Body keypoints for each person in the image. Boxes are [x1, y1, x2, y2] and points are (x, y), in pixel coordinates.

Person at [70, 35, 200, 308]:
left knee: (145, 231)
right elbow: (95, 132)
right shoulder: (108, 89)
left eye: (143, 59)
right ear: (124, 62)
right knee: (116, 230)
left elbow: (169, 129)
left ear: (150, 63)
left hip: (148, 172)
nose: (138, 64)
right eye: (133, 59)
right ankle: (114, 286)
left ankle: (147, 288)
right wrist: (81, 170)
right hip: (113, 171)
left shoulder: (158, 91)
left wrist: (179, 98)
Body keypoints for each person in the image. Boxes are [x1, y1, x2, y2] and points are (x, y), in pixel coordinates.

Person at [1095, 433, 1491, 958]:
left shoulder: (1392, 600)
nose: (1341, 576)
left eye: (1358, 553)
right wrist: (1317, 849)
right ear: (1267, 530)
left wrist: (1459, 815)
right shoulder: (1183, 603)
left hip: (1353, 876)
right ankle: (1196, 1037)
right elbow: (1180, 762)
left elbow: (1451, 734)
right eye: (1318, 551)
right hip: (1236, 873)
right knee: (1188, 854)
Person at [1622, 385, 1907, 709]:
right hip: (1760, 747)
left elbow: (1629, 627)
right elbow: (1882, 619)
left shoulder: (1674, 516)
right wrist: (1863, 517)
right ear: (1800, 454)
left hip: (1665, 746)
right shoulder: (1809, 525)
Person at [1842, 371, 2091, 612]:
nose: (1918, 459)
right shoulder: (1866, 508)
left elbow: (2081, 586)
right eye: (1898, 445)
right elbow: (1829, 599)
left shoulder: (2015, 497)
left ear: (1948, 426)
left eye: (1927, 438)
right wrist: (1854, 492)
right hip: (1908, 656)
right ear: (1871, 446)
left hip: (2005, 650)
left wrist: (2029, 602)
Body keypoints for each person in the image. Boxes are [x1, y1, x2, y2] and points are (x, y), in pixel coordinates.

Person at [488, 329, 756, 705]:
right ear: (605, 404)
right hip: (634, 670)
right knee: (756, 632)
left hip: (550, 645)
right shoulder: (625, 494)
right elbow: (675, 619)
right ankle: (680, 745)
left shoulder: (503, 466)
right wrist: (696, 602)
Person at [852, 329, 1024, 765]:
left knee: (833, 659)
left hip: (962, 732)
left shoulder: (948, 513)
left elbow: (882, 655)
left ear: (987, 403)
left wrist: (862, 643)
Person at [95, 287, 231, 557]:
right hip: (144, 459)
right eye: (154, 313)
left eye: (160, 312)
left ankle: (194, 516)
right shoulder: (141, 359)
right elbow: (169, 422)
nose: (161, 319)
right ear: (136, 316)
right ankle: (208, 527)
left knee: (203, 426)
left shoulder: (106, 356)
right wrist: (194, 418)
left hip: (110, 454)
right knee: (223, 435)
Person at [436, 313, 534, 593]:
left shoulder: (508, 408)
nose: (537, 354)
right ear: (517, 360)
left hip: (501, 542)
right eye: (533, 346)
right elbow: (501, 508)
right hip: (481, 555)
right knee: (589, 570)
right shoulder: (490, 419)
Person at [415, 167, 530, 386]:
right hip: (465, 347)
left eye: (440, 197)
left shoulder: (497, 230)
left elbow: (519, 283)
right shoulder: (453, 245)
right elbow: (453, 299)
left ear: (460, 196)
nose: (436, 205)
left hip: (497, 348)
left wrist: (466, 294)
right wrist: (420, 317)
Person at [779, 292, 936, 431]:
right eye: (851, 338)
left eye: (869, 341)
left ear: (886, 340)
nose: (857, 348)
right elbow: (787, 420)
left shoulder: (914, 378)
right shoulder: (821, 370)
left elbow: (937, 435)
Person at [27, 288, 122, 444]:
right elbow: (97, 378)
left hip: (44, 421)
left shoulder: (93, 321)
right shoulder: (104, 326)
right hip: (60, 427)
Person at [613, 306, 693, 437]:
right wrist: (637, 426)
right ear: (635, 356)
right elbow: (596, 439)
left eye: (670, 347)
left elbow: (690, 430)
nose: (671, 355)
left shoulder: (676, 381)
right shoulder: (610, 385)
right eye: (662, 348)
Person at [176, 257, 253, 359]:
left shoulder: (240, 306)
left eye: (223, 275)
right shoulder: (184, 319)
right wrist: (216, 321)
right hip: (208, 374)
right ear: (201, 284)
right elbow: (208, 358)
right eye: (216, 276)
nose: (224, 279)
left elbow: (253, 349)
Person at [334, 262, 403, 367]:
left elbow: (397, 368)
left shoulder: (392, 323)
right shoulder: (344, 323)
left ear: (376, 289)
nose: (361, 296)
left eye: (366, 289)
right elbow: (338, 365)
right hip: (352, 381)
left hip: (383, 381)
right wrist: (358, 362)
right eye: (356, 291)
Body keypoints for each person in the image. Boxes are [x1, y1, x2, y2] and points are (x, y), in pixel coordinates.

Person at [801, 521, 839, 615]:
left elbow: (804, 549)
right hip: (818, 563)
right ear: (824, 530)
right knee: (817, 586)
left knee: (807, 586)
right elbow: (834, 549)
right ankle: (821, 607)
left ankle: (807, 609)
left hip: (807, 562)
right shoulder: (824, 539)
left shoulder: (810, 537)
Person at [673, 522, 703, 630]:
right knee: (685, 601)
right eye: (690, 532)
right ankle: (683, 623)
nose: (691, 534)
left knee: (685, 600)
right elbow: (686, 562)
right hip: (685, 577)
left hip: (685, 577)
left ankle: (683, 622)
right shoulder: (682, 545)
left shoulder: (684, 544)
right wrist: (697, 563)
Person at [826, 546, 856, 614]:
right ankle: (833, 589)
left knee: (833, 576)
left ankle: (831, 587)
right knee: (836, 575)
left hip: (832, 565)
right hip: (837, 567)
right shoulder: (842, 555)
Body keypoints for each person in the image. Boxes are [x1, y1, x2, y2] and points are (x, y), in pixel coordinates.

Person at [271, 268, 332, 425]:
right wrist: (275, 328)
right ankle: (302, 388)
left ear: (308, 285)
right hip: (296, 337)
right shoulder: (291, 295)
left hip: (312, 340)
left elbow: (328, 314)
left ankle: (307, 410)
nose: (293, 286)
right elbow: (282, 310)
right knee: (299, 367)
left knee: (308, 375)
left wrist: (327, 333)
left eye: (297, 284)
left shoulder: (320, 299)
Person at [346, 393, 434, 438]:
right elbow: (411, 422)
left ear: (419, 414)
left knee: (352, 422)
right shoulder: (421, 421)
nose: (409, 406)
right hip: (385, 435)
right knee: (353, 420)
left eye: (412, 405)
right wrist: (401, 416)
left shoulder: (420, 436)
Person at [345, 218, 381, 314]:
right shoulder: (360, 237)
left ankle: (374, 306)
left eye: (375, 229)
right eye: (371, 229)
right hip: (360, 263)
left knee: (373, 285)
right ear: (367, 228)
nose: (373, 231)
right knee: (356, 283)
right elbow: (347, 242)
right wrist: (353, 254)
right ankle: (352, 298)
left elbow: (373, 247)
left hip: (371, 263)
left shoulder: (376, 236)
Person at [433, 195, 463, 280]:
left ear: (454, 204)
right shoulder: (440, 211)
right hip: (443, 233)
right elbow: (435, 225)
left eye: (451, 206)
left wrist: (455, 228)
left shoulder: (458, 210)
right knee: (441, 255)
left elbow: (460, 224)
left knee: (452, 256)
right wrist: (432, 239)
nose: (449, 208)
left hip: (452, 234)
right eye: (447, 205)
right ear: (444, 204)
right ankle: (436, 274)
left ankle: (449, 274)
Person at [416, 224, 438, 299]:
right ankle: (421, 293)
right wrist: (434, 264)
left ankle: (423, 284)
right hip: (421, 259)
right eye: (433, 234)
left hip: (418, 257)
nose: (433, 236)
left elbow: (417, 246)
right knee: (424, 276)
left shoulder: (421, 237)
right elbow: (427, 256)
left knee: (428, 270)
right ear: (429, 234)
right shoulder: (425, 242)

• Aim of the task:
Would you quote everything above from the line containing "right elbow: (787, 420)" down to the line containing "left shoulder: (676, 381)"? Include both of those lines and nothing else.

• Solution for this task:
right elbow: (787, 420)
left shoulder: (914, 378)
right shoulder: (821, 370)
left elbow: (937, 435)
Person at [27, 288, 122, 444]:
right elbow: (97, 378)
left hip: (44, 421)
left shoulder: (93, 321)
right shoulder: (104, 326)
right hip: (60, 427)
Person at [613, 306, 693, 437]:
right wrist: (637, 426)
right ear: (635, 356)
right elbow: (596, 439)
left eye: (670, 347)
left elbow: (690, 430)
nose: (671, 355)
left shoulder: (676, 381)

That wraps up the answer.